From Mayor Orsborn’s perspective, growth goes hand in hand with prosperity. He says Buckeye is becoming an economic development center with “impressive companies coming in and planting their flag” in Buckeye.

“There is a significant corridor along State Route 85 that we are doing a general plan amendment for, and we are going from a residential use into more of an employment use. So, you’ll see State Route 85 become more like the Loop 303 corridor, where you are lining that freeway with jobs and distribution opportunities, along with advanced manufacturing and other employment opportunities.”

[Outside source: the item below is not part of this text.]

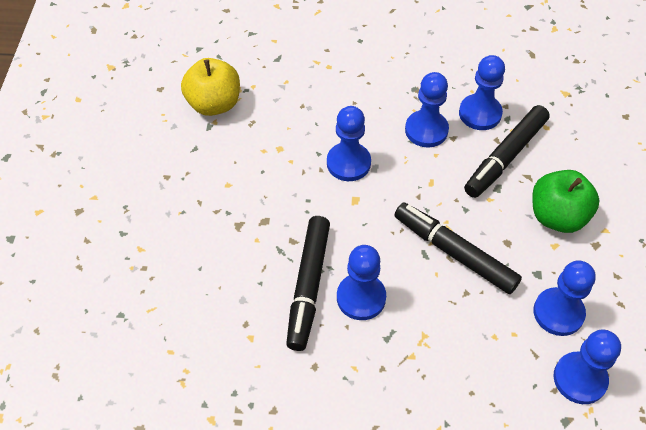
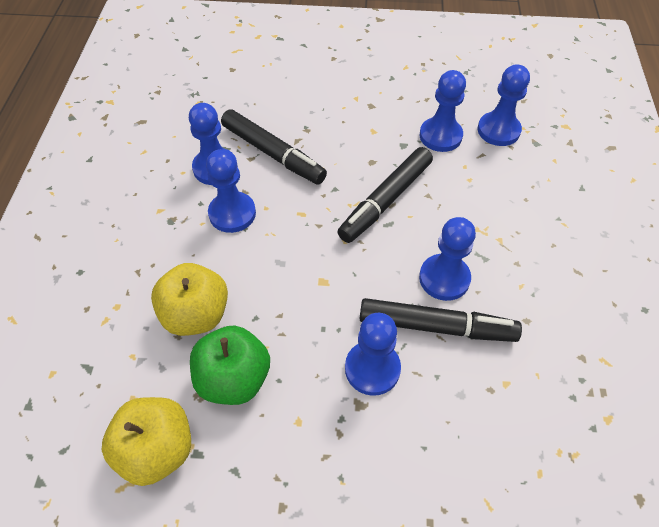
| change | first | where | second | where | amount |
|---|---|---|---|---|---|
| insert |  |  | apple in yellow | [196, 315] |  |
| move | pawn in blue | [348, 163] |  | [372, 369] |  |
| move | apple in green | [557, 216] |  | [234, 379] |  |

Group photo of Vietnam War Veterans Day Proclamation in Buckeye City Hall with Mayor Orsborne (center)

Flying high 

In his rare spare time, Mayor Orsborn enjoys spending time with his wife, Tina, and their 19-year old son and 23-year old daughter. They especially like taking quick jaunts in his private plane.

“I love to fly – I’m a private pilot and I try to take every opportunity I can to come up with an excuse to fly,” he says. They often take quick trips to San Diego, which can be accomplished in an hour and a half rather than 5 hours.

“You can fly over in the morning over and have lunch and then fly back in the evening. Stuff like that is kind of fun, we use it as a ‘time machine,’” he laughs. 

In fact, Orsborn calls himself an “aviation nerd,” and loves working closely with Luke Air Force Base, where he was named as an honorary commander with the 63rd fighter squadron.

“It really changes your perspective on what happens out at Luke, and you gain a deeper appreciation for the sacrifice that not only the pilots, crew and support personnel make, but also the families who have loved ones who are deployed. It’s just special to be a part of that,” says Orsborn.

Mayor Orsborne in the cockpit flying his plane.

Mayor Orsborn’s wish for the Valley: Nonstop transportation funding 

If he could grant one wish to the Valley, he says it would be a nonstop funding source to put transportation projects in place, not just in Buckeye, but across the region.

“It would be funding to make the projects happen that make people’s lives better and that also increase economic development opportunities for the region,” he says. 

Orsborn says such a regional way of thinking is necessary.

“I appreciate that the rest of the Regional Council and the Transportation Policy Committee take that regional mindset and look at other areas of the Valley, at the traffic concerns they have and the mobility issues and everything that we talk about at MAG – homelessness, the regional planning issues that we have – it’s not just a Buckeye thing, it’s not just a Queen Creek thing, it’s not just Phoenix. It is the entire metro Phoenix area, and what happens in one area affects what happens in another. And we celebrate in Buckeye the victories of the entire area.”